Wednesday, August 1, 2012

3 days.

In 3 days I will be embarking on my great adventure. Everything has fallen into place and everything is going to be taken care of. The Lord has blessed me beyond belief and I cannot wait to see where my life is going to go and how I am going to be changed. Just to catch you up real fast. I've sold my car officially now and have had to get rides to and fro from work.  I have raised over 3000 dollars and still receiving donations. My plane ticket has been changed. Ive started packing and preparing to go. I'm really booked at the salon this week because of all of my wonderful clients wanting to get in before I go. God is just so good and His love is literally overwhelming. Everytime I have said that I need something the Lord provides. This week has been hard though with having to tell different people goodbye and I am not looking forward to all the goodbyes I have to say on Saturday but I know that whatever is going to happen.... It's all going to be worth it.
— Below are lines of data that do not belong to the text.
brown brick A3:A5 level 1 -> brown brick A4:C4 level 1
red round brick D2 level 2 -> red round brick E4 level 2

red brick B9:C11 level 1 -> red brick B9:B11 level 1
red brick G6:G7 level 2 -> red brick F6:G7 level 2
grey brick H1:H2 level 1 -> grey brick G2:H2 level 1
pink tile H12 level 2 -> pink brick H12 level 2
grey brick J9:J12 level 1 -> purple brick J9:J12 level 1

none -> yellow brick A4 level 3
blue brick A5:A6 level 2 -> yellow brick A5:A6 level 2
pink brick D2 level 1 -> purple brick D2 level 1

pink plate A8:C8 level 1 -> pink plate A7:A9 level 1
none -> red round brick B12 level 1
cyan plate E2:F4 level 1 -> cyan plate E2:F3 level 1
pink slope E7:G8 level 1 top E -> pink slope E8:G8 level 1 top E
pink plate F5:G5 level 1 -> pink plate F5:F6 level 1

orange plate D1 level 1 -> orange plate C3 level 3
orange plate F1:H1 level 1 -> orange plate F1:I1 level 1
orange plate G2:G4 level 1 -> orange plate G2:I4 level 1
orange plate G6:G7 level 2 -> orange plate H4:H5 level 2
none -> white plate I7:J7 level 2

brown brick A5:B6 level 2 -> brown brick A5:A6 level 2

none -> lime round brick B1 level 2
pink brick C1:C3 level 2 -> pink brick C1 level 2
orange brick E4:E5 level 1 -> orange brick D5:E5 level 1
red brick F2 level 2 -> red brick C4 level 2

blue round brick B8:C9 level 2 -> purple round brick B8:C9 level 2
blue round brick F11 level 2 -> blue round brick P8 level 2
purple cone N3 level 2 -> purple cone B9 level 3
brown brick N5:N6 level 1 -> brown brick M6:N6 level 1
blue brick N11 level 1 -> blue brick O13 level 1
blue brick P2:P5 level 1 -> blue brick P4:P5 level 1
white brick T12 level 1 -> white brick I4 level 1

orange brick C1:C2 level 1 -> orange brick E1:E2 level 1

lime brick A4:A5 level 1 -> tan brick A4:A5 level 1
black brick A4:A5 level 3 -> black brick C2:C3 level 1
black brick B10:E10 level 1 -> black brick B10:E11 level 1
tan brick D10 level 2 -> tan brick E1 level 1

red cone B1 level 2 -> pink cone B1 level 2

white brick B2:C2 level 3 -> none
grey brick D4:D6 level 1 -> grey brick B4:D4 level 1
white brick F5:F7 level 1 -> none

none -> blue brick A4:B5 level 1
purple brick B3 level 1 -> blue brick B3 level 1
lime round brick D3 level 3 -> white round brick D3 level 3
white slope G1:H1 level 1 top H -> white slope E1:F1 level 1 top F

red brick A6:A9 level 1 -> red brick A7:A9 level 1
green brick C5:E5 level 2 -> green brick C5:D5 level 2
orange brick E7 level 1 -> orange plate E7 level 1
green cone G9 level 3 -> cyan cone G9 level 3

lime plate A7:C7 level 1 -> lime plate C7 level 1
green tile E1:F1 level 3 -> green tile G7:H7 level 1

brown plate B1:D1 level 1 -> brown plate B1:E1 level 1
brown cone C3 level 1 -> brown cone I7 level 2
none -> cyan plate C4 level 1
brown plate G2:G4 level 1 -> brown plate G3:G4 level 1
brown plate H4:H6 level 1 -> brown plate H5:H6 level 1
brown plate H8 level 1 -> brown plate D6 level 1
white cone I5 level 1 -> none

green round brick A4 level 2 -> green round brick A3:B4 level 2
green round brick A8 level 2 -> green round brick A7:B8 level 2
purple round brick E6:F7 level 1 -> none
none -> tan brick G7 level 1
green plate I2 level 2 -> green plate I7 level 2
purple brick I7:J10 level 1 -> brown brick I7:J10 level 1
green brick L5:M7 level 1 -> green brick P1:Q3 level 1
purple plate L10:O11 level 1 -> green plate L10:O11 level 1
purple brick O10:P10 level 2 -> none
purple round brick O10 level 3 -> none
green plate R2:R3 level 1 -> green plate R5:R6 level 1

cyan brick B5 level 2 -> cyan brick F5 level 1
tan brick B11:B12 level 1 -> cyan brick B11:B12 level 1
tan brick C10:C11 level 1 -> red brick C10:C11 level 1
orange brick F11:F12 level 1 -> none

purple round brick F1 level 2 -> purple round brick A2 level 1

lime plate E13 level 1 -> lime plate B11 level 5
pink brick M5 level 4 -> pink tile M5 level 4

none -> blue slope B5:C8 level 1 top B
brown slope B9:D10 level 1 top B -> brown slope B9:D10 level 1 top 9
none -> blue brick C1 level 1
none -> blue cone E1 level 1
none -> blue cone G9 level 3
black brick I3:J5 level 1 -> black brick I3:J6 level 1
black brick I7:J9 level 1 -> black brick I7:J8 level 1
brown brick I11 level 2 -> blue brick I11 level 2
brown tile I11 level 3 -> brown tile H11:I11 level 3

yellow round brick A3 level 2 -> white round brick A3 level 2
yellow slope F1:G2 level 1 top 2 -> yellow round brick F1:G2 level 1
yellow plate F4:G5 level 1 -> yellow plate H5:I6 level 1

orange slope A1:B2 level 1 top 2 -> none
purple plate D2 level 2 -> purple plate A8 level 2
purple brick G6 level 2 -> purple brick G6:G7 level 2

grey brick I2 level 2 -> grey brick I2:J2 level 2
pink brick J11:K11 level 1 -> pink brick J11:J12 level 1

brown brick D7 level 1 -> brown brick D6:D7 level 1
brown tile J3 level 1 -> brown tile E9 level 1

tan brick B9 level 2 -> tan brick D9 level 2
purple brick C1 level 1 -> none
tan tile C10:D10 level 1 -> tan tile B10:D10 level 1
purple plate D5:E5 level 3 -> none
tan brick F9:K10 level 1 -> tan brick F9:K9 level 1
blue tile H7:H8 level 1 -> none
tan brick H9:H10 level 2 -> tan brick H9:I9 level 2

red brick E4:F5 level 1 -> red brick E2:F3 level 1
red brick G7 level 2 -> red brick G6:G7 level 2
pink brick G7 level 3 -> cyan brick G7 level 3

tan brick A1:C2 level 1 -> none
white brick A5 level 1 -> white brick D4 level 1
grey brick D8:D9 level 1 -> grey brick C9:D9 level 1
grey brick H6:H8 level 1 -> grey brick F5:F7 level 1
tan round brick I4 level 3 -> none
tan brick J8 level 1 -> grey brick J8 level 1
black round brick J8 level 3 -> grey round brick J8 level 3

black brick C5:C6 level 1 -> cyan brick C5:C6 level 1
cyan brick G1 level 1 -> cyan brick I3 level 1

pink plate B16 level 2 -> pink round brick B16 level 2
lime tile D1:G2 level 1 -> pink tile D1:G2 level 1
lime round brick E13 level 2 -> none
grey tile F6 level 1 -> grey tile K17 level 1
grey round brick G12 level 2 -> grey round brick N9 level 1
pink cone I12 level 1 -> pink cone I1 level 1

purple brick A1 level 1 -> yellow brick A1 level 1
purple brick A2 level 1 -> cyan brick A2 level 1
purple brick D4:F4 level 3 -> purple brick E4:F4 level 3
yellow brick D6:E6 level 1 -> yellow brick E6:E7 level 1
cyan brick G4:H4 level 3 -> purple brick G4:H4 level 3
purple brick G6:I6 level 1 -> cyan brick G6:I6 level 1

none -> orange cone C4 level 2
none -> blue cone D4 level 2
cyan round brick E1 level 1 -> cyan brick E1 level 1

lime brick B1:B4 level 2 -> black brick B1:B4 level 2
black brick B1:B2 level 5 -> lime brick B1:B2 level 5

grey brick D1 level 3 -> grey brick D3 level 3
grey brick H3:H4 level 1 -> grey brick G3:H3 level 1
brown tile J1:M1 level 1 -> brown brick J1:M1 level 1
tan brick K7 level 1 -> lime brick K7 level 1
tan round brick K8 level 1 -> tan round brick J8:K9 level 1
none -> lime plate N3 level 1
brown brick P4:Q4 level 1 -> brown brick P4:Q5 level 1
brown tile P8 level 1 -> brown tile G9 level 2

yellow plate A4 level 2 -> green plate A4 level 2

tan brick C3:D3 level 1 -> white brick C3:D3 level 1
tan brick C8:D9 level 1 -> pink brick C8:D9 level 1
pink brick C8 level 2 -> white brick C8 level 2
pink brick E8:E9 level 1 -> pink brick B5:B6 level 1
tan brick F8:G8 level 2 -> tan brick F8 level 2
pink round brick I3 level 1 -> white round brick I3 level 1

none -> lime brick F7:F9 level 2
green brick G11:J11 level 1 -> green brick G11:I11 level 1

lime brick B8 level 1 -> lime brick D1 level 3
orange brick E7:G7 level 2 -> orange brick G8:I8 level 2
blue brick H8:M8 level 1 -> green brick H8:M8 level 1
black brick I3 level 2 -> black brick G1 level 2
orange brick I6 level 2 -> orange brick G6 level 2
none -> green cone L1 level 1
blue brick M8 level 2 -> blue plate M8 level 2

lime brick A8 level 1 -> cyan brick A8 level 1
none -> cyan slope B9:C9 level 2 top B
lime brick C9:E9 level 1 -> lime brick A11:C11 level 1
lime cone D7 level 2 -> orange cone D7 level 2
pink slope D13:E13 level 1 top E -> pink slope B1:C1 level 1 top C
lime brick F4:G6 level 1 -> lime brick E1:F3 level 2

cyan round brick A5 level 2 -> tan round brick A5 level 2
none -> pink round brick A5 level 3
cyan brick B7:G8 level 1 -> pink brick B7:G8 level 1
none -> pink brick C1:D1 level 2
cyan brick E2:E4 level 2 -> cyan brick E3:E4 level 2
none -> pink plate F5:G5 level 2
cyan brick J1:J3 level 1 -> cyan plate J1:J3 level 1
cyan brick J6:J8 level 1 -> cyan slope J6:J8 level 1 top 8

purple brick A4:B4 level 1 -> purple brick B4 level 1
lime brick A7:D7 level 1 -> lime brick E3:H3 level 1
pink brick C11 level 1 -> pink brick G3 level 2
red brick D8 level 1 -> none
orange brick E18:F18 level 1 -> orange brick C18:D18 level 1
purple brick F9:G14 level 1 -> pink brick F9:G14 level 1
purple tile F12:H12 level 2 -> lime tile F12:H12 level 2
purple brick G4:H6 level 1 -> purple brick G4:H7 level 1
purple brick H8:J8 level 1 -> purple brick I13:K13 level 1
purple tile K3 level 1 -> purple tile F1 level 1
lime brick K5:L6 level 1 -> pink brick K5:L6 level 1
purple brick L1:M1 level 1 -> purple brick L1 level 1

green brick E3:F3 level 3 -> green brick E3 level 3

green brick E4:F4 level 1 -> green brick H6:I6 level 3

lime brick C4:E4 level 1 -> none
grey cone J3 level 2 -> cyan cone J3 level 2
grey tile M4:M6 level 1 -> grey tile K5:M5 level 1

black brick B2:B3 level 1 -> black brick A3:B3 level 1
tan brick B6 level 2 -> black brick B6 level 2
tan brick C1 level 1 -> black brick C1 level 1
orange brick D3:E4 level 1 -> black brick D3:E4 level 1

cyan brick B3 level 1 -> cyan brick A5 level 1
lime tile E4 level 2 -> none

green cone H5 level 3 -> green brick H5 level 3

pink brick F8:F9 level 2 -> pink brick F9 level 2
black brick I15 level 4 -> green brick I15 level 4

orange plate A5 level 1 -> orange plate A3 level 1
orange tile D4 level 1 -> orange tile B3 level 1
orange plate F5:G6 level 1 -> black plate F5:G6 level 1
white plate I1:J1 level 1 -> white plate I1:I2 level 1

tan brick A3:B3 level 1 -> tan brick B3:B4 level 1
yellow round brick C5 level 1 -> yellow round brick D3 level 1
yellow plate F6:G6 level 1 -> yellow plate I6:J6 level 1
Recently I was watching a  movie called Furious Love. This movie was about all the darkness in the world including witchcraft that goes on. As they began talking about Thailand and the prostitution that goes on there I began to weep. The Lord just completely broke my heart for the people. That's where I want to be. I want to be freeing girls from the sex slave trades and stopping prostitution. At the end of the movie I cried out to the Lord and told him that if He calls me to go and I never get to see my friends and family again then I would do it. All of this is would be worth never seeing my friends and family again or not having a normal life just to be able to save girls from that kind of evil.
     So just found out that although I was supposed to be getting my visa in today there was a problem and I don't know exactly what I need to so plz be praying!